Kepala Stasiun Meteorologi Maritim Perak II Surabaya Taufiq Hermawan mengatakan, gelombang tinggi dan angin kencang di kawasan pesisir berpotensi masih terjadi setidaknya sampai tiga hari ke depan. Ancaman ini terkait dengan perbedaan tekanan udara antara utara dan selatan khatulistiwa yang signifikan.
Medan angin secara regional mengarah konstan dalam areal luas dan panjang sehingga meningkatkan potensi angin kencang. Wilayah embusan angin kencang termasuk di Selat Madura di mana pesisir utara dan timur Surabaya berada di dalamnya.
Taufiq melanjutkan, gelombang tinggi terkait dengan kondisi pasang air laut maksimum yang meningkat. Pasang maksimum harian berketinggian 80-110 sentimeter dari permukaan air laut (MSL) dan terjadi pukul 20.00-21.00 WIB. Pasang diprediksi meningkat hingga 130 sentimeter dari MSL pada 15-17 November 2020.
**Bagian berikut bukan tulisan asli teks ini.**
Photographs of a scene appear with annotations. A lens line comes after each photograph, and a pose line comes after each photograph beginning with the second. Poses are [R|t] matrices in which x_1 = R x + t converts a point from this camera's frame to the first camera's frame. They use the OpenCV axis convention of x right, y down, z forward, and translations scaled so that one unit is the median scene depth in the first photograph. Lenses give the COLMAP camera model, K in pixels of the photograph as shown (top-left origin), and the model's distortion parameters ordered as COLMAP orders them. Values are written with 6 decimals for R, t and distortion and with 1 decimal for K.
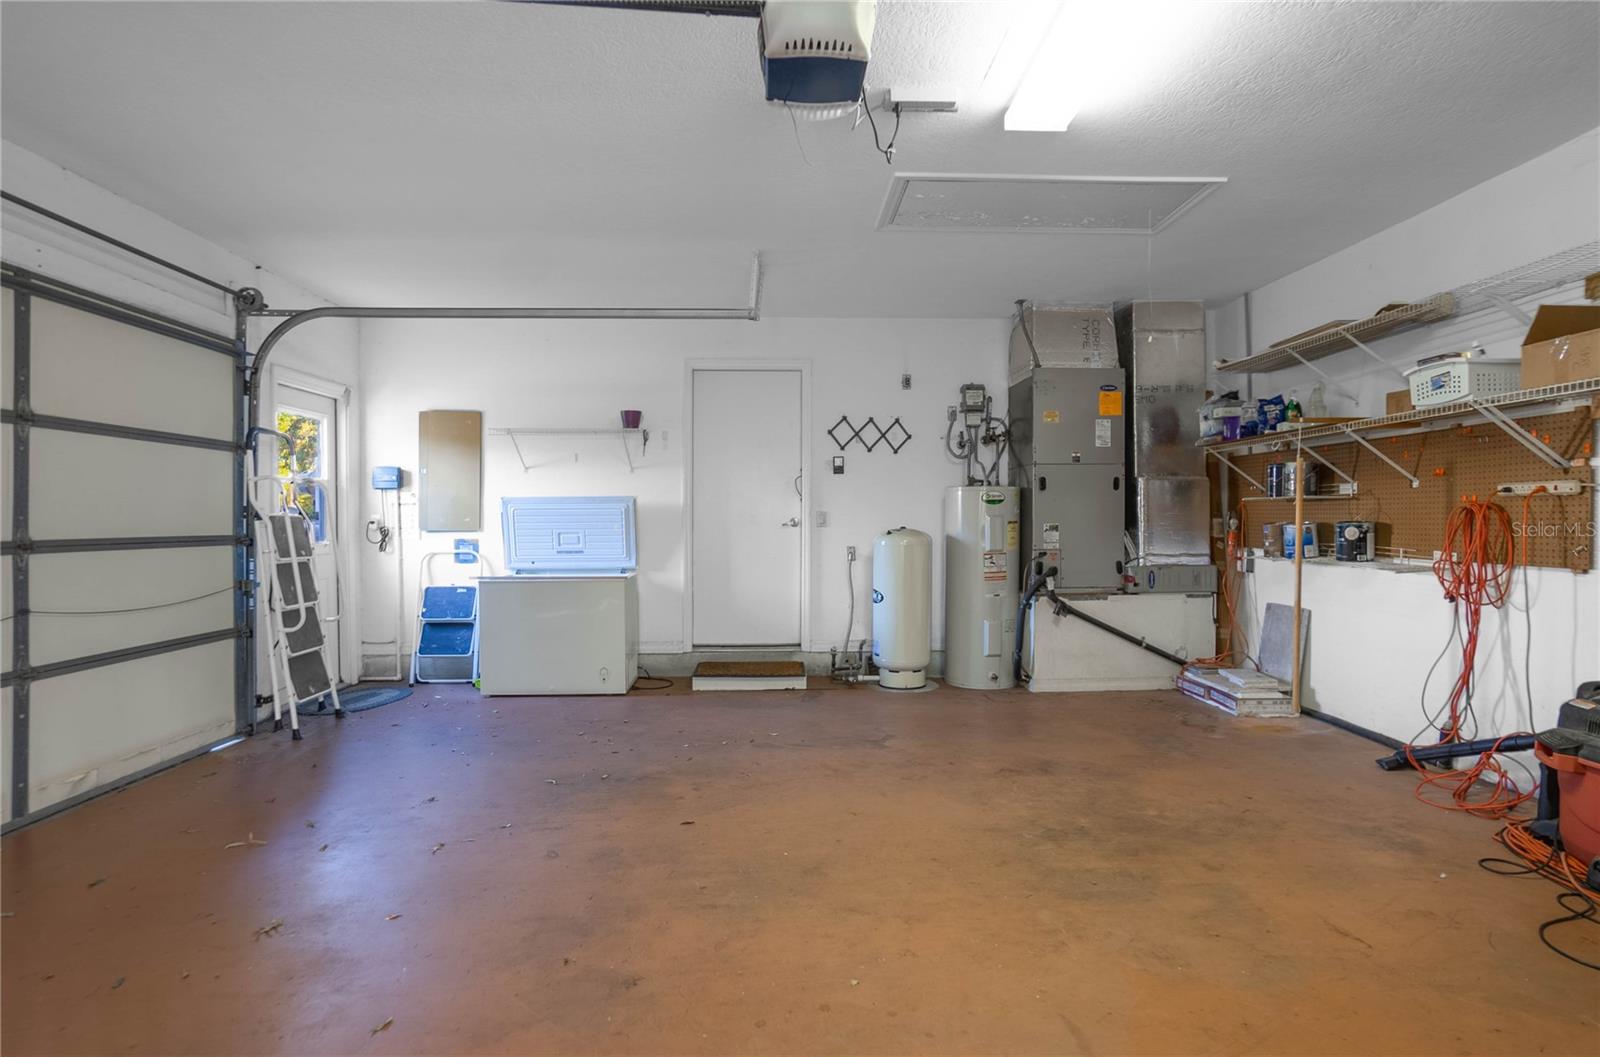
lens RADIAL K [[781.4, 0, 795.1], [0, 781.4, 545.4], [0, 0, 1]] dist [-0.049712, 0.025245]
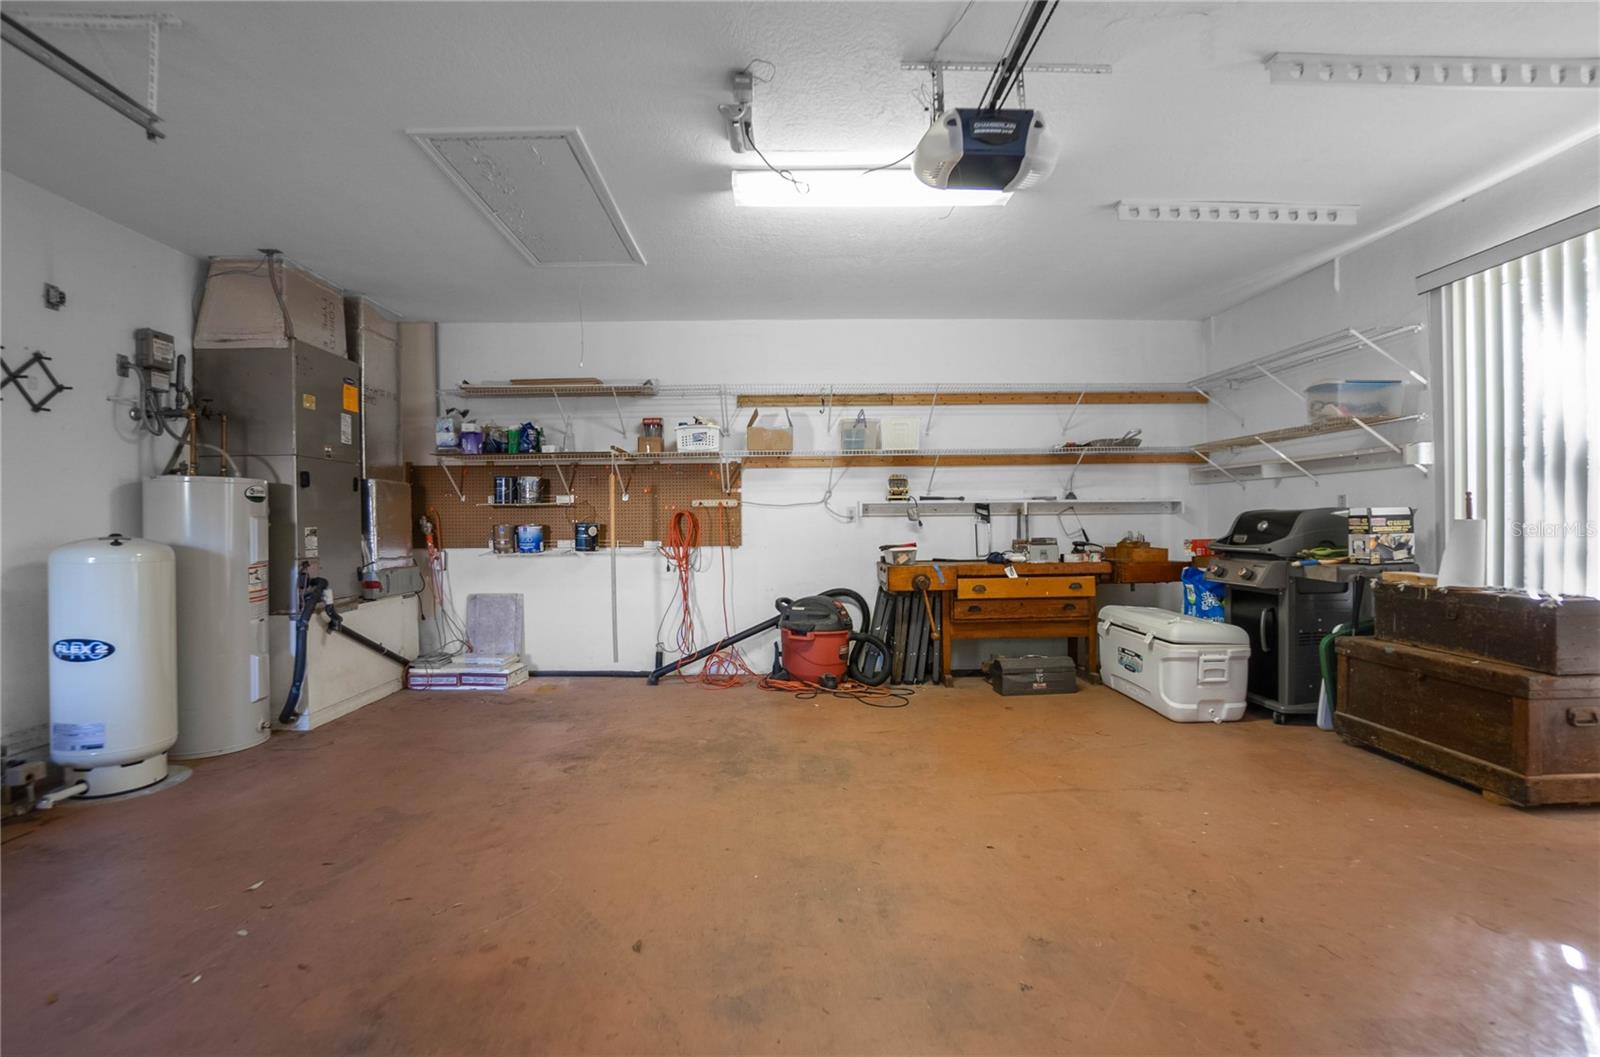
lens RADIAL K [[707.0, 0, 792.7], [0, 707.0, 536.0], [0, 0, 1]] dist [-0.055597, 0.021474]
pose [[0.031128, -0.014485, 0.999410, -0.472185], [0.041254, 0.999062, 0.013195, -0.007895], [-0.998664, 0.040819, 0.031696, 0.519138]]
Peningkatan kecepatan angin bersamaan dengan pasang memicu gelombang tinggi dalam skala lokal. Akibatnya, terjadi banjir rob di kawasan permukiman nelayan Surabaya pada Rabu malam. Keputusan nelayan untuk tidak melaut dua hari terakhir dan menunda melaut sepekan ke depan sudah tepat. ”Saya meminta masyarakat meningkatkan kewaspadaan dan terus memantau perkembangan informasi cuaca,” kata Taufiq.
Sebelumnya, Gubernur Jatim Khofifah Indar Parawansa meminta masyarakat waspada terhadap potensi bencana hidrometeorologi. Di Jatim, sebanyak 22 dari 38 kabupaten/kota masuk daerah rawan banjir, tanah longsor, tanah gerak, dan angin kencang atau bencana hidrometeorologi.
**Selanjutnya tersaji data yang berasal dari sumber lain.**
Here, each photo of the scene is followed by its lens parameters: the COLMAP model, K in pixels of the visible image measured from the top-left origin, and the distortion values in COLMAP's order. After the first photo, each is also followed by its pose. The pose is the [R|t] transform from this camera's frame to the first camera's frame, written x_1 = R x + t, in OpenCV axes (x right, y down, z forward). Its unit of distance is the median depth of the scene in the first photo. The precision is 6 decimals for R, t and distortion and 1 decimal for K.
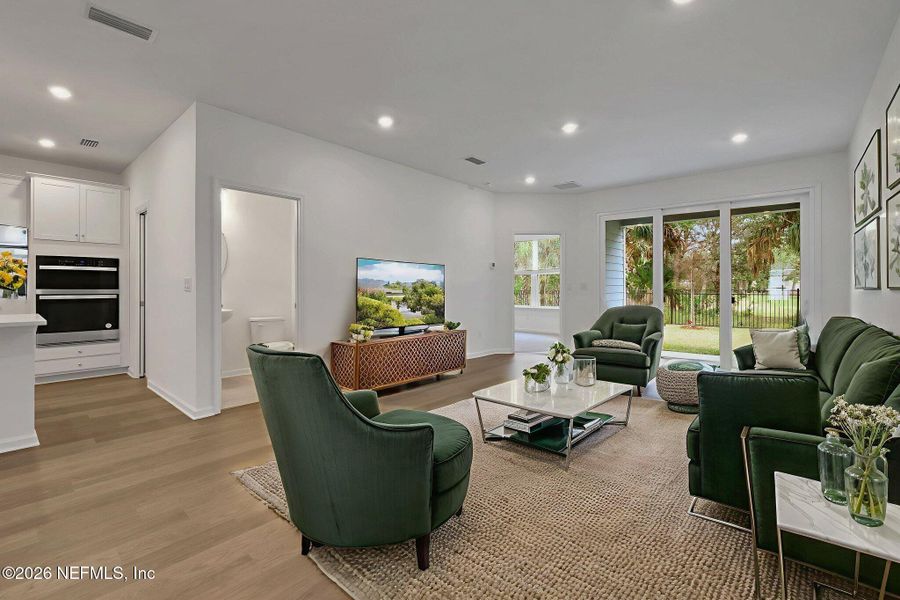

Pemerintah kabupaten/kota penting untuk segera meneruskan perkembangan prediksi cuaca dari Badan Meteorologi, Klimatologi, dan Geofisika kepada masyarakat. ”Misalnya, prediksi akan gelombang tinggi sampai 3 meter penting untuk segera diketahui nelayan agar menunda melaut demi keselamatan diri,” kata Khofifah.
Khofifah mengingatkan, bencana banjir, terutama akibat luapan sungai besar, berpotensi terjadi di wilayah lintasan Bengawan Solo, yakni Magetan, Madiun, Ngawi, Bojonegoro, Lamongan, Gresik, dan Tuban. Waspadai Sungai Brantas ketika meluap bisa membanjiri Malang Raya, Kediri, Jombang, Mojokerto, Sidoarjo, dan Surabaya.
Tanah longsor berpotensi terjadi di Jombang, Nganjuk, Ponorogo, Pacitan, Trenggalek, Tulungagung, Kediri, Malang, Batu, Pasuruan, Probolinggo, Lumajang, Jember, dan Banyuwangi. Kondisi alam di kawasan ini mencakup pegunungan dan perbukitan yang kerap longsor saat musim hujan.